■ TASK: Though the entries hold pictures, only their text should be duplicated, exactly and in full.

Items from a dataset:

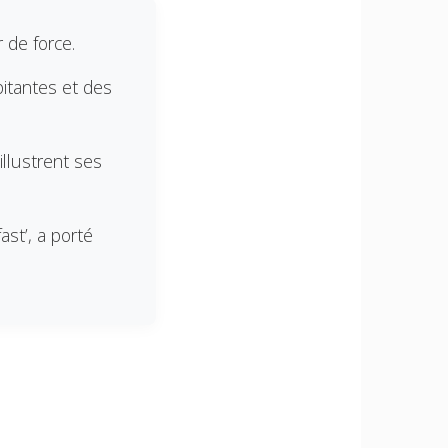
 de force.
pitantes et des
illustrent ses
ast’, a porté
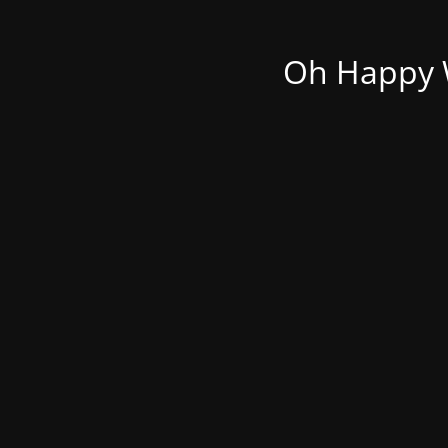
Oh Happy W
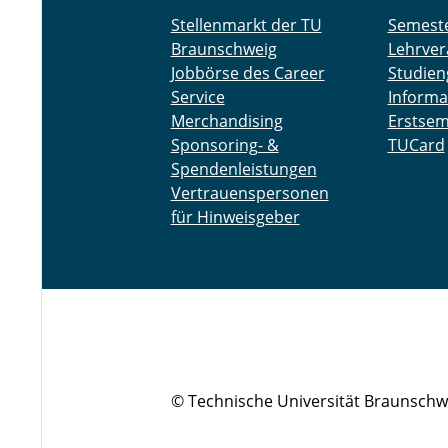
Stellenmarkt der TU
Semest
Braunschweig
Lehrver
Jobbörse des Career
Studien
Service
Informa
Merchandising
Erstsem
Sponsoring- &
TUCard
Spendenleistungen
Vertrauenspersonen
für Hinweisgeber
© Technische Universität Braunschw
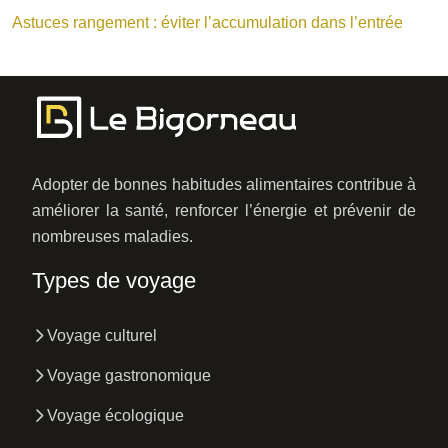
Astuces rangement : éviter l’accumulation dans l’entrée
Adopter de bonnes habitudes alimentaires contribue à
améliorer la santé, renforcer l’énergie et prévenir de
nombreuses maladies.
Types de voyage
Voyage culturel
Voyage gastronomique
Voyage écologique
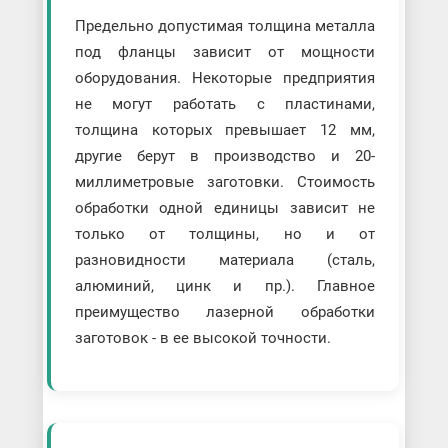
Предельно допустимая толщина металла
под фланцы зависит от мощности
оборудования. Некоторые предприятия
не могут работать с пластинами,
толщина которых превышает 12 мм,
другие берут в производство и 20-
миллиметровые заготовки. Стоимость
обработки одной единицы зависит не
только от толщины, но и от
разновидности материала (сталь,
алюминий, цинк и пр.). Главное
преимущество лазерной обработки
заготовок - в ее высокой точности.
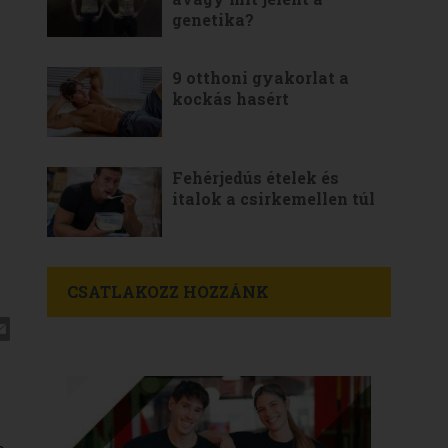
genetika?
9 otthoni gyakorlat a
kockás hasért
Fehérjedús ételek és
italok a csirkemellen túl
CSATLAKOZZ HOZZÁNK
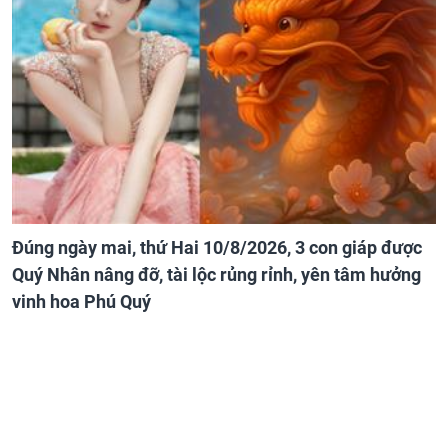
Đúng ngày mai, thứ Hai 10/8/2026, 3 con giáp được
Quý Nhân nâng đỡ, tài lộc rủng rỉnh, yên tâm hưởng
vinh hoa Phú Quý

■ RESULT FOR THIS EXERCISE:
 de force.
pitantes et des
illustrent ses
ast’, a porté
Oh Happy W
Stellenmarkt der TU
Semest
Braunschweig
Lehrver
Jobbörse des Career
Studien
Service
Informa
Merchandising
Erstsem
Sponsoring- &
TUCard
Spendenleistungen
Vertrauenspersonen
für Hinweisgeber
© Technische Universität Braunschw
Astuces rangement : éviter l’accumulation dans l’entrée
Adopter de bonnes habitudes alimentaires contribue à
améliorer la santé, renforcer l’énergie et prévenir de
nombreuses maladies.
Types de voyage
Voyage culturel
Voyage gastronomique
Voyage écologique
Предельно допустимая толщина металла
под фланцы зависит от мощности
оборудования. Некоторые предприятия
не могут работать с пластинами,
толщина которых превышает 12 мм,
другие берут в производство и 20-
миллиметровые заготовки. Стоимость
обработки одной единицы зависит не
только от толщины, но и от
разновидности материала (сталь,
алюминий, цинк и пр.). Главное
преимущество лазерной обработки
заготовок - в ее высокой точности.
genetika?
9 otthoni gyakorlat a
kockás hasért
Fehérjedús ételek és
italok a csirkemellen túl
CSATLAKOZZ HOZZÁNK
Đúng ngày mai, thứ Hai 10/8/2026, 3 con giáp được
Quý Nhân nâng đỡ, tài lộc rủng rỉnh, yên tâm hưởng
vinh hoa Phú Quý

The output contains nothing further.